## Task set
1. Write out the part of the discussion of infinities and zero that opens with the words containing "As ricksummon mentioned, there" and closes with "just one 0.".
2. List every number system that the discussion of infinities and zero names.

## Supplied passage
Cantor infinities and zeros

Georg Cantor established that there are many levels of infinity (e.g. his diagonal proof), showing that there are in some absolute sense more real numbers than integers.

So should we consider that there is more than one value of ‘zero’ as a reciprocal?

There are hyperreal numbers, where the reciprocal of an infinite number is an infintesimal, not zero.

Don’t click on that link if you’re high.

If we’re limiting ourselves to the real numbers and/or integers, infinity is not a number, and so we can’t just divide by it. We can take the limit of 1/x for x going to infinity, in which case the result is strictly zero (and it doesn’t matter if it’s the infinity of the reals or integers).

As ricksummon mentioned, there are various extensions to the reals that allow for a non-zero reciprocal of an infinite number. But then, the number is not zero–it’s an infinitesimal. There is still only exactly one zero and dividing by it is undefined.

There is also the real projective line, which does allow dividing by zero, but does not have infinitesimals. It just has a single infinity that’s the result of any x \over 0 for x \neq 0. You also lose some nice properties of the reals.

Getting back to the hyperreals, yes, we can treat the infinity of the integers and of the reals as having distinct inverses, and that using the “standard part” function (the function which discards the infinitesimal portions) as giving a proper 0 in both those cases. But again, there’s still just one 0.

## Material
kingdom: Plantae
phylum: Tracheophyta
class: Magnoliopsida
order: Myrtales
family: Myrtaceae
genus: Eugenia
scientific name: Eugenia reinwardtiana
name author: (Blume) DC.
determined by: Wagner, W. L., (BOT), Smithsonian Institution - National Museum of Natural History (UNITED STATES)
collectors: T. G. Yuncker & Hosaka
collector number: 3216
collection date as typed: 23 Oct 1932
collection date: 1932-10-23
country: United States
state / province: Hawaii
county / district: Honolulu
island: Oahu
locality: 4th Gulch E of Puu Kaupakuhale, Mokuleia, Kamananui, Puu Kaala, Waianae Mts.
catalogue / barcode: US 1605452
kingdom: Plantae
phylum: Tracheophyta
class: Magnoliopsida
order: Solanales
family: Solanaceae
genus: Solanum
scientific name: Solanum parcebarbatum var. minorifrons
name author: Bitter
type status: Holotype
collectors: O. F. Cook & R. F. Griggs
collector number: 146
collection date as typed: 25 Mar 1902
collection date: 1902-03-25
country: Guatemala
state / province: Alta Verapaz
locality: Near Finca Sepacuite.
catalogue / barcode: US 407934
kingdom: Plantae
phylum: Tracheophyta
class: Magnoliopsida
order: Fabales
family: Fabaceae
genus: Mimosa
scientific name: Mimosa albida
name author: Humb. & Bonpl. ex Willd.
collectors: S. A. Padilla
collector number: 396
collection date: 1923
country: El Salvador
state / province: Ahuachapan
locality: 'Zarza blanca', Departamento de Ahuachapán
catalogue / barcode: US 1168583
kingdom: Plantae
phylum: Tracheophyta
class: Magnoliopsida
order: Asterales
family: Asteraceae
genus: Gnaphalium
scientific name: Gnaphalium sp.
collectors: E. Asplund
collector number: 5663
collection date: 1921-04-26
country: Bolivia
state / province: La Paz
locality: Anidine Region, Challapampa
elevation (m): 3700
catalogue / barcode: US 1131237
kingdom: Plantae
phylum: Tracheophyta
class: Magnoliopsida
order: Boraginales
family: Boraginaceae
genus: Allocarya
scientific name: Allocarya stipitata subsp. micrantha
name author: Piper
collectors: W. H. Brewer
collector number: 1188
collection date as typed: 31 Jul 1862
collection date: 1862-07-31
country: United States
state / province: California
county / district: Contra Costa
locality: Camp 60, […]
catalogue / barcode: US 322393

## Replies
1.
As ricksummon mentioned, there are various extensions to the reals that allow for a non-zero reciprocal of an infinite number. But then, the number is not zero–it’s an infinitesimal. There is still only exactly one zero and dividing by it is undefined.

There is also the real projective line, which does allow dividing by zero, but does not have infinitesimals. It just has a single infinity that’s the result of any x \over 0 for x \neq 0. You also lose some nice properties of the reals.

Getting back to the hyperreals, yes, we can treat the infinity of the integers and of the reals as having distinct inverses, and that using the “standard part” function (the function which discards the infinitesimal portions) as giving a proper 0 in both those cases. But again, there’s still just one 0.

2.
- Real numbers (the reals)
- Integers
- Hyperreal numbers (the hyperreals)
- The real projective line